Start of Supplied data
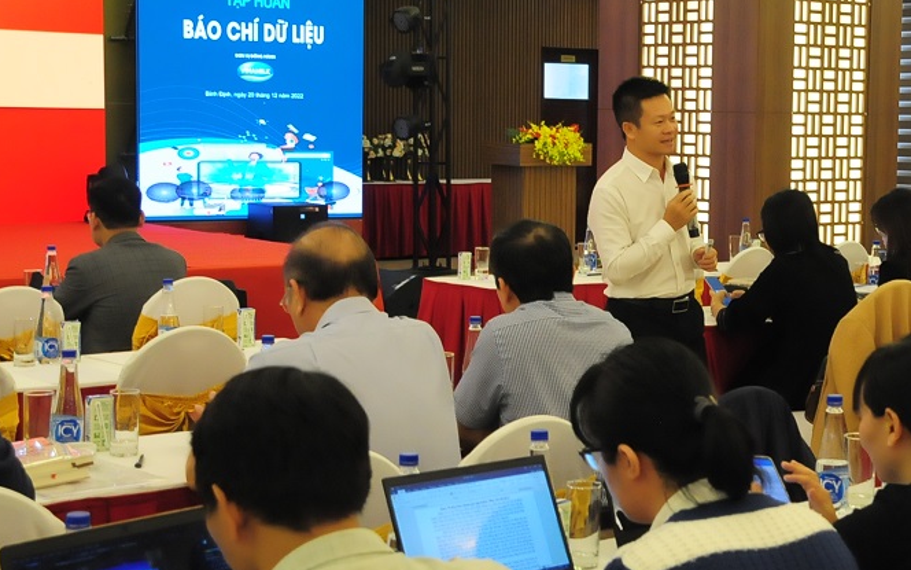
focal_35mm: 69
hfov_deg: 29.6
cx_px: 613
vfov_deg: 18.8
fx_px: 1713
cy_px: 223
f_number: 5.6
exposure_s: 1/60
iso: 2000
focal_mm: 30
End of Supplied data
Start of Supplied data
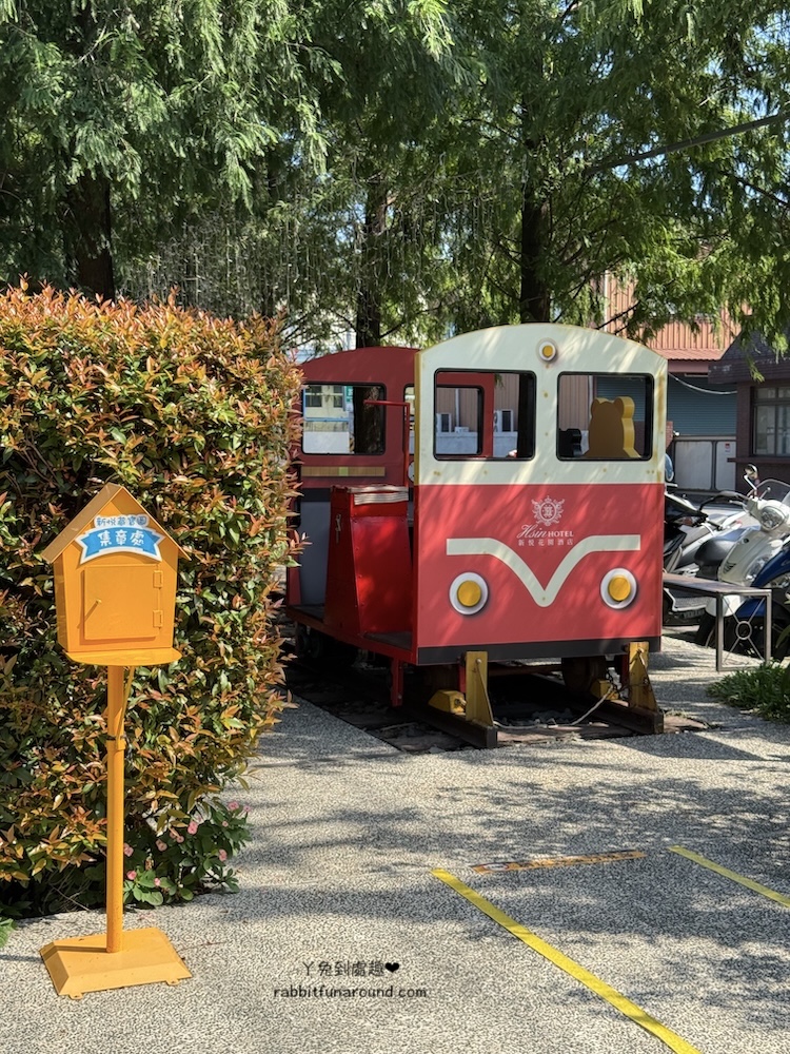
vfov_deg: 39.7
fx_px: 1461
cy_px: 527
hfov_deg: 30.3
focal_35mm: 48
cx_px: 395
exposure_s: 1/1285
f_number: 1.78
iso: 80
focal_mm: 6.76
End of Supplied data
• Your instructions: Look above for the line containing "hfov_deg: 30.3" and the line containing "focal_mm: 6.76". Transcribe both, with the lines between them, exactly.

• Written response:
hfov_deg: 30.3
focal_35mm: 48
cx_px: 395
exposure_s: 1/1285
f_number: 1.78
iso: 80
focal_mm: 6.76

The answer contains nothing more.